What the task asks — Check every line of the records below for the string "into" and copy the ones that have it.

The input —

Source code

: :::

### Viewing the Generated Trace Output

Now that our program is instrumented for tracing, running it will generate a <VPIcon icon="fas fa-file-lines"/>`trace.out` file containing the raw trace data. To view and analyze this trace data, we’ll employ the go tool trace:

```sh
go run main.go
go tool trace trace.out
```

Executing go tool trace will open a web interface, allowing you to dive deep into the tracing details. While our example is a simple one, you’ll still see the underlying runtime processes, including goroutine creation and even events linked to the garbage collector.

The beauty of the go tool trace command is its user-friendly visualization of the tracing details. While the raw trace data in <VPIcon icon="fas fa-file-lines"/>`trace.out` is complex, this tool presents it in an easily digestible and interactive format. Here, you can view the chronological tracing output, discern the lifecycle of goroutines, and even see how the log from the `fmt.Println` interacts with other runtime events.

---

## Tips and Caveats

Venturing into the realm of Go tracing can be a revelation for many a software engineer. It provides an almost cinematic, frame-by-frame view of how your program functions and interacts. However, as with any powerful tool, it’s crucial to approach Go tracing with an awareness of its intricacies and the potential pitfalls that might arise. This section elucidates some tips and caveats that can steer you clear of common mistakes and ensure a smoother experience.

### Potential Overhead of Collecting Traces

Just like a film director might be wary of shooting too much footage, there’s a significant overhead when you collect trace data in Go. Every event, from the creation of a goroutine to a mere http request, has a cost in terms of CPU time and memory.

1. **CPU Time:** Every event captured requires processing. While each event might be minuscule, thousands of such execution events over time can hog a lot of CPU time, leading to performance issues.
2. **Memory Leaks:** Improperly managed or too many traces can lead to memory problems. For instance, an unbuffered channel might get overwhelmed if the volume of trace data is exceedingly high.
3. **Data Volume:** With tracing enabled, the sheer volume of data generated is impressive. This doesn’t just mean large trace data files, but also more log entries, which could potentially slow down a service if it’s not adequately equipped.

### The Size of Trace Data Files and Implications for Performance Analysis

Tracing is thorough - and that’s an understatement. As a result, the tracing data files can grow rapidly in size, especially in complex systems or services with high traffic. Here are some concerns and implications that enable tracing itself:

Finished task —
Executing go tool trace will open a web interface, allowing you to dive deep into the tracing details. While our example is a simple one, you’ll still see the underlying runtime processes, including goroutine creation and even events linked to the garbage collector.
Venturing into the realm of Go tracing can be a revelation for many a software engineer. It provides an almost cinematic, frame-by-frame view of how your program functions and interacts. However, as with any powerful tool, it’s crucial to approach Go tracing with an awareness of its intricacies and the potential pitfalls that might arise. This section elucidates some tips and caveats that can steer you clear of common mistakes and ensure a smoother experience.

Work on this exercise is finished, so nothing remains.